Up in the executive balconies, the faces of nations leaned forward—not fearful, calculating. To them I was no person. I was a door. A battery. An investment.

The containment circle tightened. Twelve signatures—two S, ten A—spooled power and locked to my position.

The air broke.

Helstrong Intervention

A single pulse rolled through the chamber like a tidal wall. Barriers shattered. Shields guttered and died. Every armed Traveler staggered as blue-white mana flooded the hall with the weight of a second gravity.

Simon Helstrong walked through the smoke.

"Enough."

He didn't shout. The word simply arrived with the force of law. His presence pressed against every mind until silence obeyed. The black fire bent away from his shadow, shrinking from the light that wasn't there a moment ago.

"Step back," he said.

No one moved. He let his aura rise another inch. Marble cracked under the strain. Shields dropped like paper.

He stopped in front of me and finally really looked—recognition softening his eyes. "Lily," he said, the way an older brother says a name he's had to say too many times. "You should've stayed away from these fanatics."

His hand touched the hilt at his side. When he drew the sword, temperature fell like a curtain.

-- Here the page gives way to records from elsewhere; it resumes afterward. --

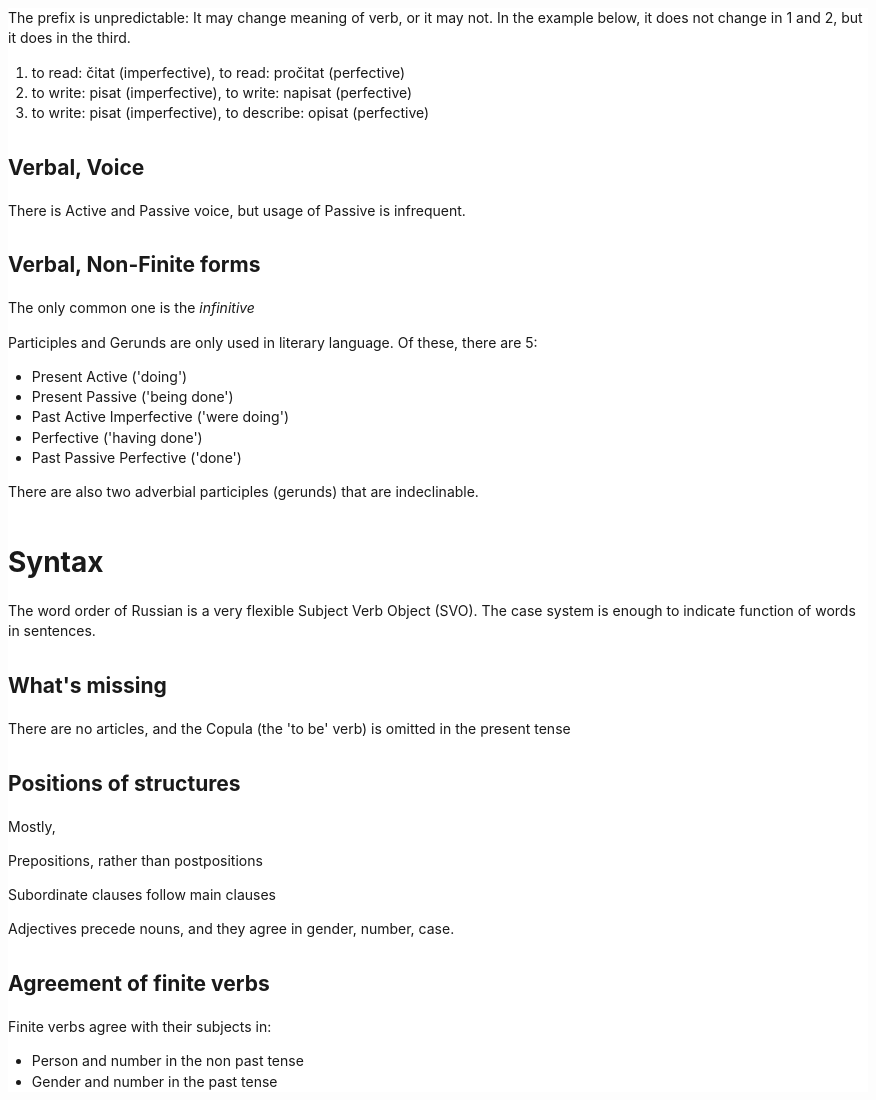 The prefix is unpredictable: It may change meaning of verb, or it may not. In the example below, it does not change in 1 and 2, but it does in the third.

1. to read: čitat (imperfective), to read: pročitat (perfective)
2. to write: pisat (imperfective), to write: napisat (perfective)
3. to write: pisat (imperfective), to describe: opisat (perfective)


## Verbal, Voice

There is Active and Passive voice, but usage of Passive is infrequent.

## Verbal, Non-Finite forms

The only common one is the *infinitive*

Participles and Gerunds are only used in literary language. Of these, there are 5: 

- Present Active ('doing')
- Present Passive ('being done')
- Past Active Imperfective ('were doing')
- Perfective ('having done')
- Past Passive Perfective ('done')

There are also two adverbial participles (gerunds) that are indeclinable.


# Syntax

The word order of Russian is a very flexible Subject Verb Object (SVO). The case system is enough to indicate function of words in sentences. 

## What's missing

There are no articles, and the Copula (the 'to be' verb) is omitted in the present tense

## Positions of structures

Mostly,

Prepositions, rather than postpositions

Subordinate clauses follow main clauses

Adjectives precede nouns, and they agree in gender, number, case.


## Agreement of finite verbs

Finite verbs agree with their subjects in:

- Person and number in the non past tense
- Gender and number in the past tense


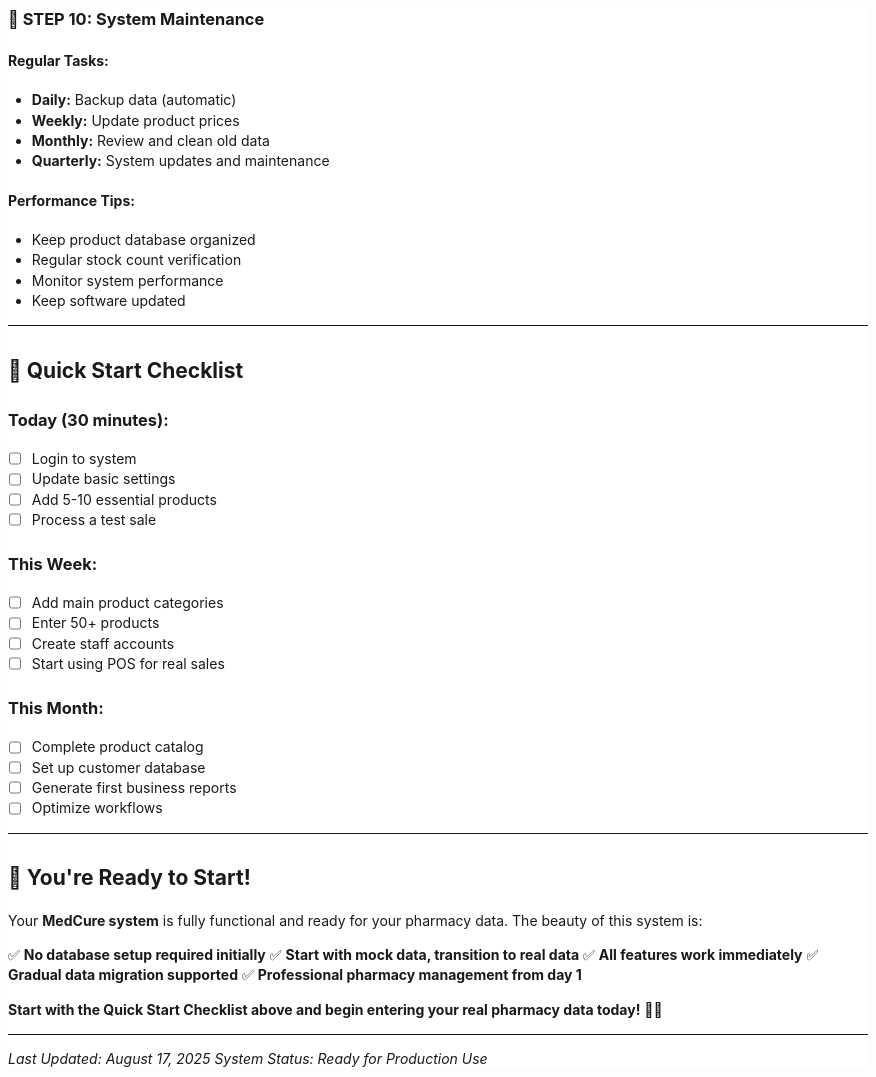 
### 🔧 **STEP 10: System Maintenance**

#### **Regular Tasks:**
- **Daily:** Backup data (automatic)
- **Weekly:** Update product prices
- **Monthly:** Review and clean old data
- **Quarterly:** System updates and maintenance

#### **Performance Tips:**
- Keep product database organized
- Regular stock count verification
- Monitor system performance
- Keep software updated

---

## 🎯 **Quick Start Checklist**

### **Today (30 minutes):**
- [ ] Login to system
- [ ] Update basic settings
- [ ] Add 5-10 essential products
- [ ] Process a test sale

### **This Week:**
- [ ] Add main product categories
- [ ] Enter 50+ products
- [ ] Create staff accounts
- [ ] Start using POS for real sales

### **This Month:**
- [ ] Complete product catalog
- [ ] Set up customer database
- [ ] Generate first business reports
- [ ] Optimize workflows

---

## 🚀 **You're Ready to Start!**

Your **MedCure system** is fully functional and ready for your pharmacy data. The beauty of this system is:

✅ **No database setup required initially**
✅ **Start with mock data, transition to real data**
✅ **All features work immediately**
✅ **Gradual data migration supported**
✅ **Professional pharmacy management from day 1**

**Start with the Quick Start Checklist above and begin entering your real pharmacy data today!** 🏥💊

---

*Last Updated: August 17, 2025*
*System Status: Ready for Production Use*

The blade hummed—metal tuned to something older than physics.

"If anyone takes another step," Simon said, quiet and final, "I will consider it an act of war against the Society."

Even the men who owned flags leaned back.

The room exhaled. Slowly, he sheathed the blade. The pressure faded enough for breathing to become an option again.

He looked me over once more, clinical and concerned in equal measure. "Your god cleanse you again, like usual."

I tried to smile—the harmless, curious expression he's teased me about since I was a kid hovering at Helstrong tables—but my face wouldn't obey. The brightness wasn't there. Whatever the Black Sun took, it didn't give back.

"You're not smiling this time," he said softly.

I shook my head.

His jaw tightened, the kind of grief a commander learns to carry without letting it break the scene. "Then it's worse than I thought."

He turned his head without taking his eyes off me. "Clear the hall."

Orders snapped. Boots moved. Power-players hid their greed behind diplomacy and filed out like people leaving a service they didn't understand. The containment ring retreated last, wary and ashamed.

When the echoes died, only the faint ring of soot remained where my chair had been, pulsing like a heartbeat that didn't belong to me.

"Walk," Simon said, voice gentler than his aura. "Before anyone else decides they own you."

We left together—Helstrong steel and a girl who had looked into the wrong sun and been told a truth no one in the room wanted to hear:

There are lines even knowledge may not cross.

And sometimes mercy looks like being refused.